Having got so far, moreover, ought we not to be able to go further? Ought not these numbers individually to have a voice for us, and in their relation to one another also? If all things are full of reason, is it too much to expect that these proportions have a reason too? Oh, for some interpreter here, some master mind, lowly and reverent enough to follow out this clue, and tell us whither it leads! But we must not expect these elements to speak yet clearly. Pythagoras has given place to Darwin; and final cause to formal cause; and we must wait for the wheel to come round again.

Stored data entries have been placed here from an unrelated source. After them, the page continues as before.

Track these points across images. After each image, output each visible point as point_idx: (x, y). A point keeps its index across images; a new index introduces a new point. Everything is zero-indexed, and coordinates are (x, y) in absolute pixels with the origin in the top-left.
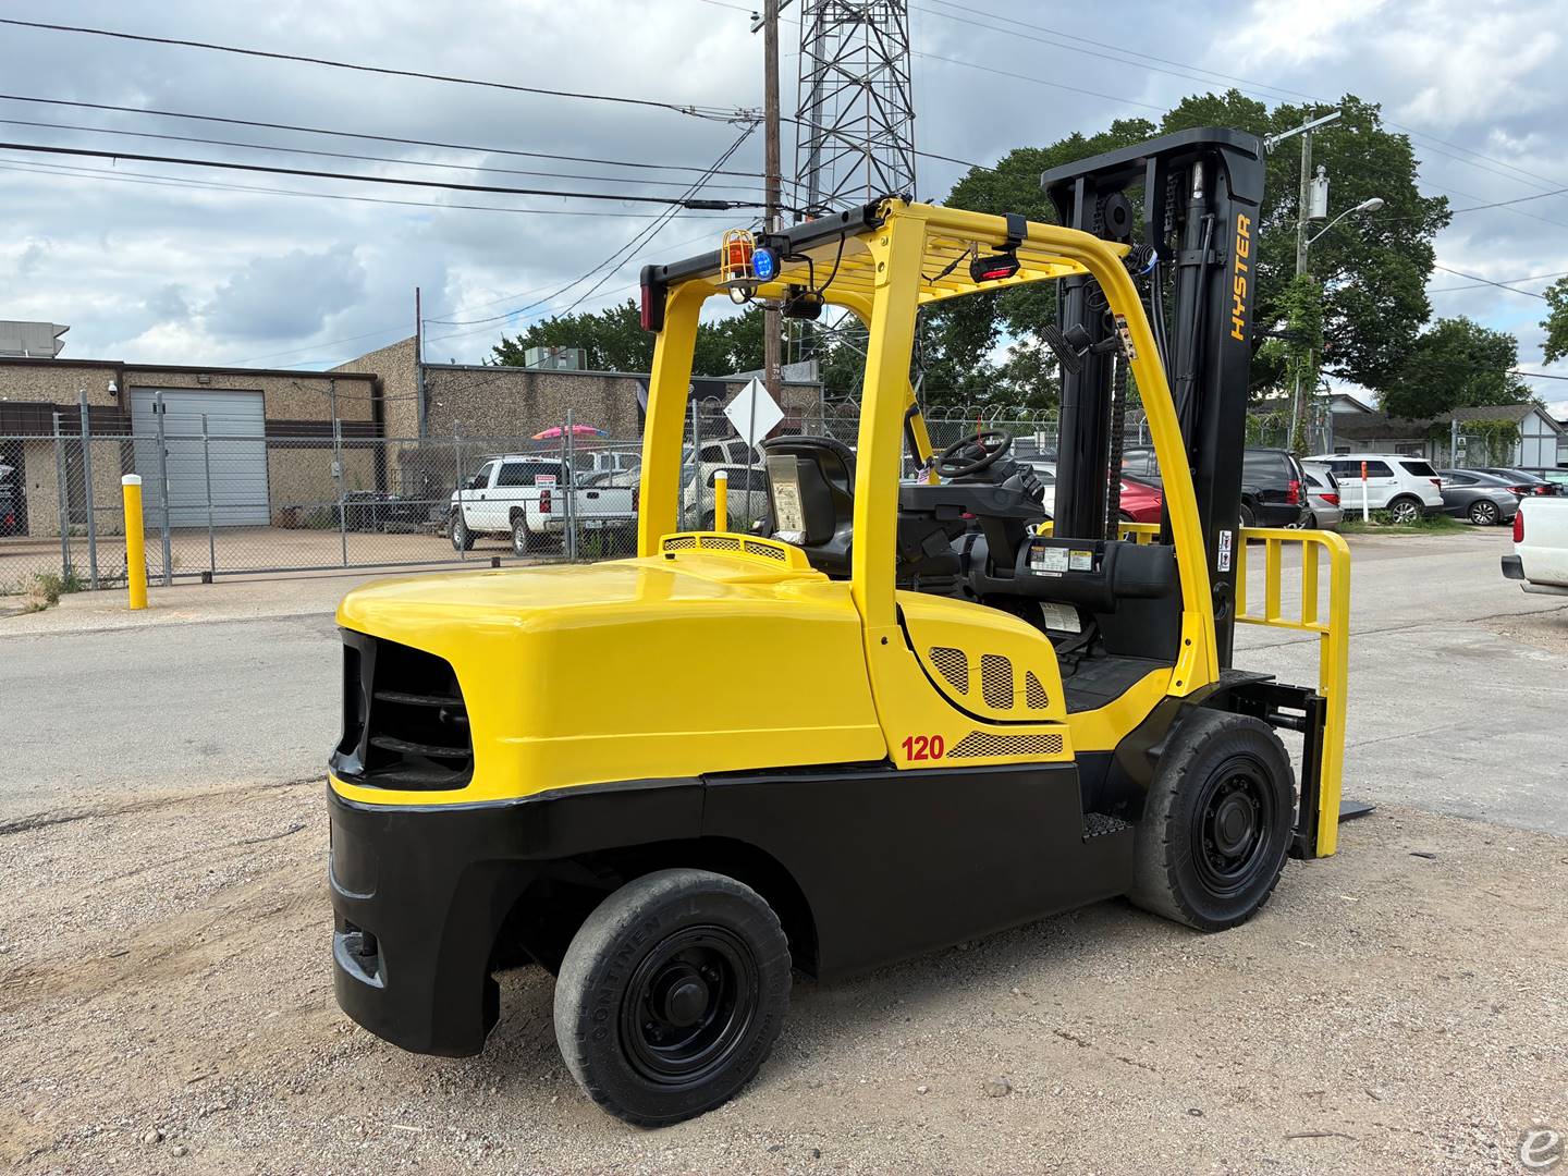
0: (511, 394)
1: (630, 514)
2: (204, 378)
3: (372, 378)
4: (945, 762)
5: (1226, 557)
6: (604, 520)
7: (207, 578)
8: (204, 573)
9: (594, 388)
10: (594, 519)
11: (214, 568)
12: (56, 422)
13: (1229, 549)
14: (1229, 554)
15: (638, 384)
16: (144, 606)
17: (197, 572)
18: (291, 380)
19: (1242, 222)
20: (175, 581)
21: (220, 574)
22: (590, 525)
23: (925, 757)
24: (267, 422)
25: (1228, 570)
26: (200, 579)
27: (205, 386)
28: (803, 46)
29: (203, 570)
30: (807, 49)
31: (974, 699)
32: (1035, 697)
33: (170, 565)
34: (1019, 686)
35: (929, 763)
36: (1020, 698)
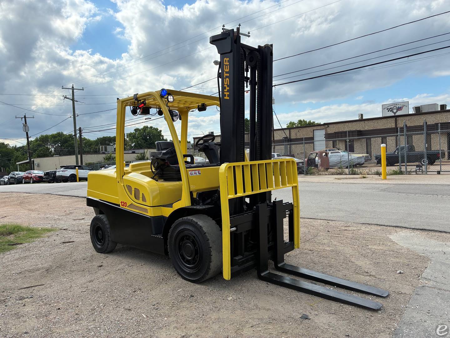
4: (126, 208)
7: (439, 173)
8: (438, 171)
11: (441, 170)
16: (385, 179)
17: (435, 171)
19: (226, 60)
21: (443, 172)
23: (124, 206)
26: (436, 173)
29: (437, 170)
31: (133, 197)
32: (144, 199)
33: (426, 169)
34: (141, 196)
35: (124, 207)
36: (141, 199)
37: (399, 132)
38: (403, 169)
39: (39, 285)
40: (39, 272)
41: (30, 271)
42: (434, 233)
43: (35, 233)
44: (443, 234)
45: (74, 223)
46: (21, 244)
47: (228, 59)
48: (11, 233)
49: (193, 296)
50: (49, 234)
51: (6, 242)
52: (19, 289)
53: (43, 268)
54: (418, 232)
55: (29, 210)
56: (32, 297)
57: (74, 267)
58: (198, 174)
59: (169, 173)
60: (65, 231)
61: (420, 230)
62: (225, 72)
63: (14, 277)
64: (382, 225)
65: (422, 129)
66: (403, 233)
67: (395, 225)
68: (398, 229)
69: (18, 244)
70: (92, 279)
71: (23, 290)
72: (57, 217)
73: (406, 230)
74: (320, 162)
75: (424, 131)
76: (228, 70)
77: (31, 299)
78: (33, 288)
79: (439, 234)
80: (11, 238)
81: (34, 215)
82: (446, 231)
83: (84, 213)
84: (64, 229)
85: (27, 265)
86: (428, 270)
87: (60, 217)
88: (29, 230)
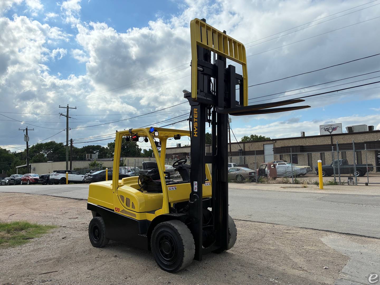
4: (120, 213)
5: (196, 188)
7: (367, 184)
8: (366, 183)
12: (333, 148)
13: (197, 186)
14: (197, 187)
17: (364, 182)
19: (195, 110)
20: (358, 184)
25: (197, 191)
26: (365, 184)
29: (365, 182)
31: (125, 204)
32: (133, 207)
33: (356, 181)
34: (131, 204)
35: (118, 212)
36: (131, 206)
37: (333, 150)
38: (338, 180)
39: (54, 272)
40: (52, 261)
41: (45, 260)
42: (355, 237)
43: (41, 229)
44: (363, 238)
45: (70, 221)
46: (33, 238)
47: (197, 109)
48: (22, 229)
49: (170, 283)
50: (52, 230)
51: (21, 237)
52: (40, 274)
53: (54, 258)
54: (344, 236)
55: (32, 209)
56: (51, 281)
57: (77, 258)
58: (174, 189)
59: (152, 186)
60: (64, 228)
61: (346, 234)
62: (194, 118)
63: (34, 265)
64: (316, 229)
65: (351, 148)
66: (332, 236)
67: (326, 229)
68: (328, 233)
69: (31, 238)
70: (93, 268)
71: (42, 275)
72: (55, 216)
73: (335, 234)
74: (269, 172)
75: (353, 150)
76: (197, 117)
77: (50, 282)
78: (50, 274)
79: (360, 238)
80: (23, 233)
81: (36, 213)
82: (365, 235)
83: (77, 213)
84: (64, 227)
85: (42, 255)
86: (346, 267)
87: (57, 216)
88: (36, 227)
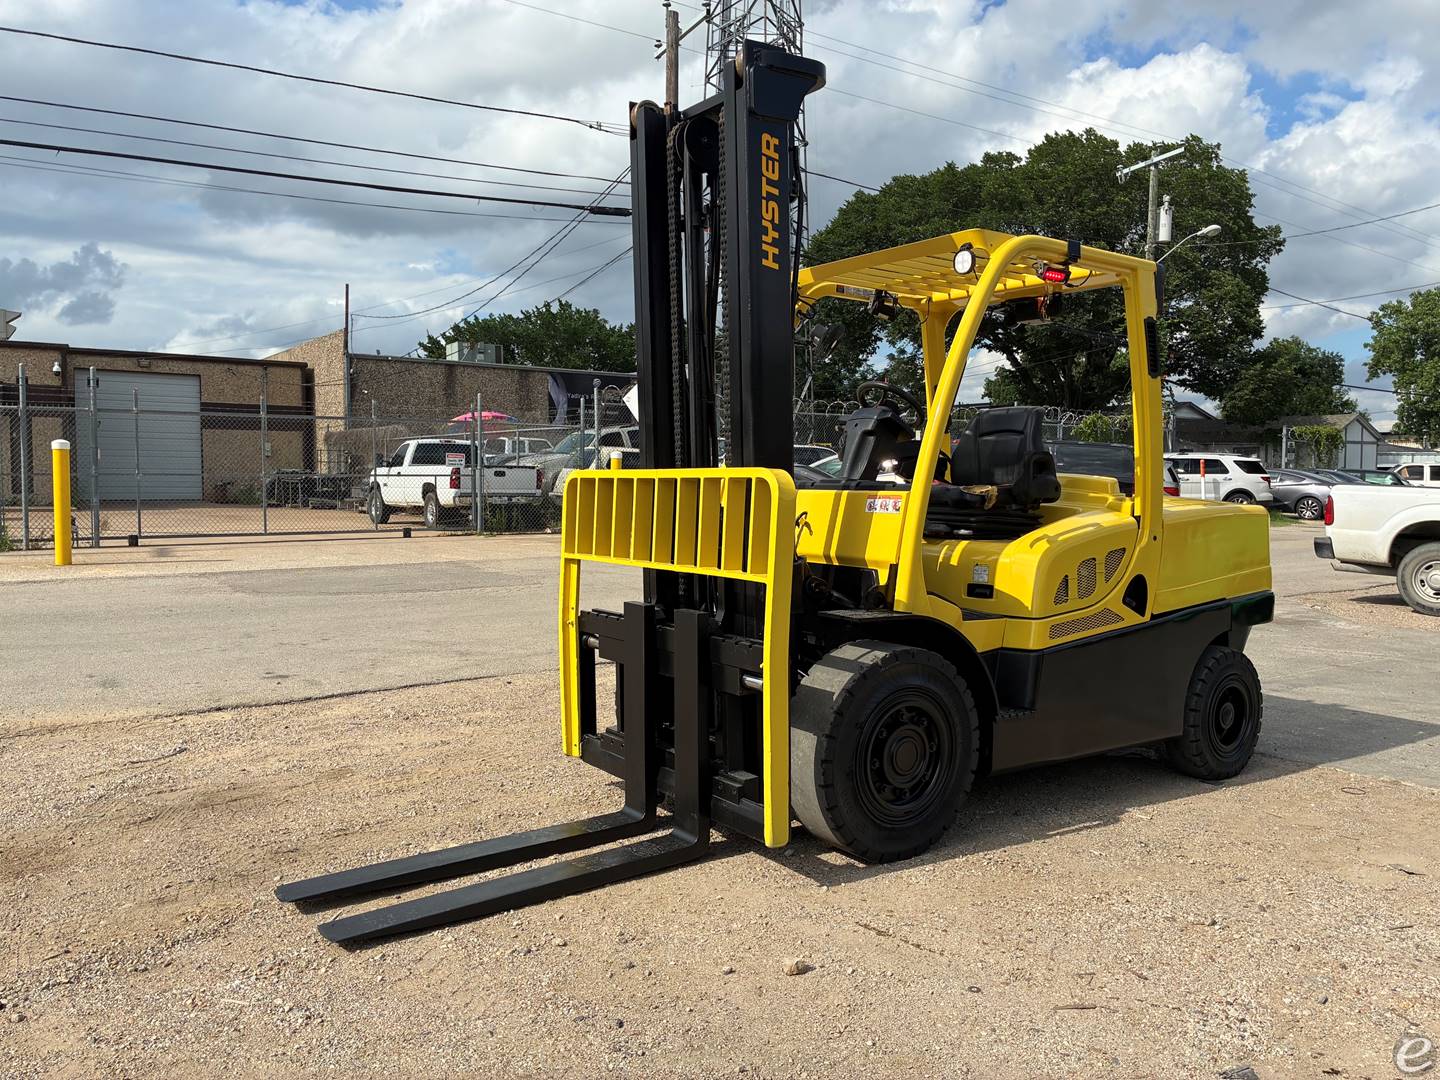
0: (431, 384)
1: (533, 491)
2: (144, 362)
3: (302, 366)
6: (510, 497)
7: (133, 541)
8: (131, 537)
9: (509, 380)
10: (500, 496)
11: (140, 532)
15: (549, 377)
17: (123, 535)
18: (226, 366)
20: (103, 543)
21: (147, 537)
22: (497, 501)
24: (202, 404)
26: (126, 542)
27: (145, 370)
28: (708, 78)
29: (129, 534)
30: (712, 80)
33: (98, 528)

As to relations as indicated by the numbers we have just a hint: -
"Attempts have been made in the same science," say M'Cosh & Dickie, in their work on "Typical Forms," "to form bodies into groups or congeners. M. Dumas, in particular, has detected a number of triads, or series of three bodies, which have analogous properties, and showing a singular numerical profession in their equivalent weights; the equivalents of two of these added together, and divided by two, giving approximately the equivalent of the third, thus: -

Chlorine 35 } Potassium 40 }
Bromine }80 Sodium }24
Iodine 125 } Lithium 7 }
Calcium 20 } Sulphur 16 }
Strontium }44 Selenium }40
Barium 69 } Tellurium 64 }

" 'Regarding,' says Faraday, 'chlorine, bromine, and iodine as one triad, it will be seen that between the first and the last there is recognizable a well-marked progression of qualities. Thus chlorine is a gas, under ordinary temperatures and pressures; bromine, a fluid; and iodine, a solid; in this manner displaying a progression in the difference of cohesive force. Again, chlorine is yellow; bromine, red; iodine, black, or in vapor, a reddish violet.' "

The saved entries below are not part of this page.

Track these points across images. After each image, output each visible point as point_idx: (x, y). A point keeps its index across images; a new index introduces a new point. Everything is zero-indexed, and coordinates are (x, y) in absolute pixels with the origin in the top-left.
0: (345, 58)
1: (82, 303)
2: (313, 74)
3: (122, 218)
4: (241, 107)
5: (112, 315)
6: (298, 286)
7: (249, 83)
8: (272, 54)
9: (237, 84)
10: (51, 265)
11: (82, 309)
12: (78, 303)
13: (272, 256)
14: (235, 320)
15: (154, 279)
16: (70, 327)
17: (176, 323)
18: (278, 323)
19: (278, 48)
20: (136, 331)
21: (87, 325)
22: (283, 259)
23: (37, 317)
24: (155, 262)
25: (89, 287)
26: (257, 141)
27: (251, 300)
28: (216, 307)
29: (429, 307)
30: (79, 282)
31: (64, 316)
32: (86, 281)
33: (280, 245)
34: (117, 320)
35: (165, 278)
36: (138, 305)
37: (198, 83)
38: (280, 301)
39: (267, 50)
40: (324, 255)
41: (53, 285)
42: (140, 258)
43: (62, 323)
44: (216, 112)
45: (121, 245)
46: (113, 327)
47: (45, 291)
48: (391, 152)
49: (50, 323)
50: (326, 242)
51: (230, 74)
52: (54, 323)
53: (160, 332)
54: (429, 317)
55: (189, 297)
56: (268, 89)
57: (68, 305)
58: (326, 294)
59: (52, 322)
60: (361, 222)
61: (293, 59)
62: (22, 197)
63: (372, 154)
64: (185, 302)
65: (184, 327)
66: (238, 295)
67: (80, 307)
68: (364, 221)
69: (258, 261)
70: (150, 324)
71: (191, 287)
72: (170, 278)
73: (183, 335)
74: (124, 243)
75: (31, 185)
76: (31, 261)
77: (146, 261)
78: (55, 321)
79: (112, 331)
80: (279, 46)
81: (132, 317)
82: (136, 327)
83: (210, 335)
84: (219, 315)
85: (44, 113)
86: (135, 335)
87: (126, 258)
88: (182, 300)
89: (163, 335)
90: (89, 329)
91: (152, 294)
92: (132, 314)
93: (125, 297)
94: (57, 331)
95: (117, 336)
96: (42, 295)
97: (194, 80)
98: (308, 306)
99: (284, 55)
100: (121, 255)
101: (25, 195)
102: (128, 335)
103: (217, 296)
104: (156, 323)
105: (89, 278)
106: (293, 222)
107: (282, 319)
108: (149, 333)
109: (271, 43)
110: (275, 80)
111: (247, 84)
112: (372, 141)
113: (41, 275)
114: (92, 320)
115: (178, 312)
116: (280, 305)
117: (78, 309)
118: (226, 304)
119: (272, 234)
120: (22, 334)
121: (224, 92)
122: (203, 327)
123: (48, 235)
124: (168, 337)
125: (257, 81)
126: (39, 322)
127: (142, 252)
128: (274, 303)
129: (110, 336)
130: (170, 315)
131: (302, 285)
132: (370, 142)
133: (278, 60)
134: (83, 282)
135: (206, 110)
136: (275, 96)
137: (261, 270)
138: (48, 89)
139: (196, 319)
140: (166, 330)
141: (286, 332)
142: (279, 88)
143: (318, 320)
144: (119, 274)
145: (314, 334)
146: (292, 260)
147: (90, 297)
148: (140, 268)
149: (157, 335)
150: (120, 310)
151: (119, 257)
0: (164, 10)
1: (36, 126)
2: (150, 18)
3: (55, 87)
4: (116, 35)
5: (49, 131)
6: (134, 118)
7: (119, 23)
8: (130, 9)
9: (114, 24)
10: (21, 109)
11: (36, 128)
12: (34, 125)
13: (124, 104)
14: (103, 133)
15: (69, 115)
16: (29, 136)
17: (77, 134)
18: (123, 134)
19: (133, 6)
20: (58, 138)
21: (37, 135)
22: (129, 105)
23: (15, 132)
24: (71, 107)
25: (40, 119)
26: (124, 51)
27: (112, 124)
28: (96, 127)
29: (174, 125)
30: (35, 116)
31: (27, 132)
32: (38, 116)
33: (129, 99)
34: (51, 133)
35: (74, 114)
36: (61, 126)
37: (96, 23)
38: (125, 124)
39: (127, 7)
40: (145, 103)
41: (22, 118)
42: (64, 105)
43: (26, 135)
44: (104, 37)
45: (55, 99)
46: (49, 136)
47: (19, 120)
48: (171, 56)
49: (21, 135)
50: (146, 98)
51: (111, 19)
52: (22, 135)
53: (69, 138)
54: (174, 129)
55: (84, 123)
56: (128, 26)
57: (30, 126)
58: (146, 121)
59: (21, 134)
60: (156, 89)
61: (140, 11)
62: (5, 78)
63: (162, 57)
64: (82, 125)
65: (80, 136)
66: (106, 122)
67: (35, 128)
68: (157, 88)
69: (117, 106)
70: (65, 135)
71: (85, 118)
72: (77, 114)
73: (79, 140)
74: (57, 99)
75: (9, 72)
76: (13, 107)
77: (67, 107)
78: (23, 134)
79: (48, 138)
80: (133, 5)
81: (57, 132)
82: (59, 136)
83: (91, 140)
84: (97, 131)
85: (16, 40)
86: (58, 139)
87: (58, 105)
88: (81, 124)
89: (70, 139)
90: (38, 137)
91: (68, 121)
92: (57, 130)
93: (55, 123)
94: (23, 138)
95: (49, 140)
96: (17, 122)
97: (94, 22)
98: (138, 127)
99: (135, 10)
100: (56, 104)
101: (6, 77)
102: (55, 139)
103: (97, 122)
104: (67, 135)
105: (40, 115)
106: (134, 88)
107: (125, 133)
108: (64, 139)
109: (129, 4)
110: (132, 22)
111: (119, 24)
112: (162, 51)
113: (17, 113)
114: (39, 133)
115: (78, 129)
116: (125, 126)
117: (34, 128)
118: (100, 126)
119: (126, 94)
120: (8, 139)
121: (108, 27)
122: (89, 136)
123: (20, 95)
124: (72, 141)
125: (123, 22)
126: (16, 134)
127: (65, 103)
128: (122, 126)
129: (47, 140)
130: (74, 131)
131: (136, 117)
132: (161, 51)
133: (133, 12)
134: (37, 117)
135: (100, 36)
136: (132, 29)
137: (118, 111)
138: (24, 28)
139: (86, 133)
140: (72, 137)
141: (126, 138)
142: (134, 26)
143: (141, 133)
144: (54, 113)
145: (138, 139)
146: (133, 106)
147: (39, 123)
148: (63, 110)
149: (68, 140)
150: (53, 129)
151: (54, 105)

This glimmer of light seems to have well-nigh gone out. The atomic weight of some of these has been since doubled, and of others more or less changed. At the best, it carries us but a little way upon the road we seek. None the less sure is it that there is a numerical impress upon all nature.
"Indeed," says Sir John Herschel again, "it is a character of all the higher laws of nature to assume the form of a precise quantitative statement."

And Humboldt declares, -
"It may be said that the only remaining and widely diffused hieroglyphic characters still In our writing - numbers - appear to us again as powers of the cosmos, although in a wider sense than that applied to them by the Italian School."

Much more might be said here, but it needs not to try more to establish what no science of the day will attempt to dispute. It is the meaning of admitted facts that we are seeking; and this is just what is so hard to reach. Save in their testimony to an Author of nature, they are yet dumb and unspiritual: how shall we spiritualize them? Is it not possible - yea, rather, may we not expect, that God has given us somewhere some clue to their interpretation, by which we may follow on to find ourselves more in the presence of the King? Nature seems to us as yet dumb, and God, if we own Him there, yet distant; where shall we find, then, the interpreter we seek, if not in Revelation?